Many have looked into smart beta exchange traded funds to enhance returns and diminish risks in their equity market exposure, but smart beta bond ETFs are still finding their feet. Nevertheless, two fixed-income options have just recently celebrated a strong year.

The IQ S&P High Yield Low Volatility Bond ETF (NYSEArca: HYLV), IQ Enhanced Core Bond U.S. ETF (NYSEArca: AGGE) and IQ Enhanced Core Plus Bond U.S. ETF (NYSEArca: AGGP) recently passed their 1-year mark after launching on May 10, 2016.

AGGP in particular has been a standout over the past year, outperforming the widely observed Bloomberg Barclays US Aggregate Bond Index by over 200 basis points and the broader Intermediate-Term Bond Category by close to 90 basis points.

Investors have also been taken with the smart beta bond ETF strategies, funneling over $235 million into AGGP and a lesser $70 million into AGGE, making the two alternative index-based fixed-income ETFs among the most successful new launches over the past year.

“The emergence of factor-based or ‘strategic beta’ approaches in fixed income ETFs, after their tremendous growth in the equity category, has been one of the major stories in the ETF space over the past year, and IndexIQ has been leading the charge,” Sal Bruno, CIO of IndexIQ, said in a note.

AGGE and AGGP incorporate momentum factors to direct investors toward strengthening fixed-income segments in an attempt to enhance returns.
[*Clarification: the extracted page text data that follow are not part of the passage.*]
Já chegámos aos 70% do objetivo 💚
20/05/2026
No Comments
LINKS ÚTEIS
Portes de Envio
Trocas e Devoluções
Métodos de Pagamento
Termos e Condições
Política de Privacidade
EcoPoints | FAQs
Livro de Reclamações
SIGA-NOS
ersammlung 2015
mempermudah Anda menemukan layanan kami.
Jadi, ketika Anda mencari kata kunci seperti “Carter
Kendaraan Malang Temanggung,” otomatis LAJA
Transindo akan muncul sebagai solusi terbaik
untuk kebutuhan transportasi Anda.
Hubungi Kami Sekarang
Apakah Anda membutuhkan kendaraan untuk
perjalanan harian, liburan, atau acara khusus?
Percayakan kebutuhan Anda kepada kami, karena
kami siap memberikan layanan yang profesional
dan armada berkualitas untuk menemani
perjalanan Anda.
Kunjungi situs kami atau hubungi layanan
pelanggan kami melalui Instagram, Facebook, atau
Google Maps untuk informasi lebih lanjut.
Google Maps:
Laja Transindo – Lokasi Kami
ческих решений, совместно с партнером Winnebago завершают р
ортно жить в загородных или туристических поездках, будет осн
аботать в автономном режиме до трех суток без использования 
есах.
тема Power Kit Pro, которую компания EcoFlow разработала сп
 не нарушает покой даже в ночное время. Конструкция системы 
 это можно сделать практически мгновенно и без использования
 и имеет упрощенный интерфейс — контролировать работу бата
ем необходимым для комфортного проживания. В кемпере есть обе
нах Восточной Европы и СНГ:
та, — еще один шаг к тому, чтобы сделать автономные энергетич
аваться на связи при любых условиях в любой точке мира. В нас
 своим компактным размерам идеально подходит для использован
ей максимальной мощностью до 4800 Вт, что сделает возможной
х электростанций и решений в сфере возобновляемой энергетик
Both ETFs adhere to a momentum investing strategy where momentum is measured by comparing a short-horizon, 45-day moving average of returns to longer-horizon, 90-day moving average of returns while taking into account recent volatility in each sector. Moreover, the underlying indices weigh each of the fixed-income sectors based on the total return momentum of each sector.

“Momentum-style investing can be applied to fixed income through a dynamic sector allocation strategy using major sector building blocks of the Barclays Agg Index,” according to an IndexIQ research note. “Using a volatility-adjusted crossover signal for the momentum score calculation allows the strategy to compare different sectors on the same basis and avoid fake signals from erratic short-term moves.”

The momentum bond investment strategy may help enhance returns. IndexIQ research has revealed that over the period between January 2004 to July 2016, the momentum strategy outperformed the Barclays AGG Index by an average of 109 basis points per year while the momentum plus strategy outperformed the AGG by 141 basis points per year.

AGGE will act as a core bond position, providing exposure to U.S. Treasuries, U.S. investment grade corporate bonds and U.S. investment grade mortgage-backed securities. On the other hand, AGGP, like its name suggests, provides access to core positions similar to AGGE “plus” up to 25% in U.S. high yield debt and up to 5% in U.S. dollar denominated debt of emerging market issuers.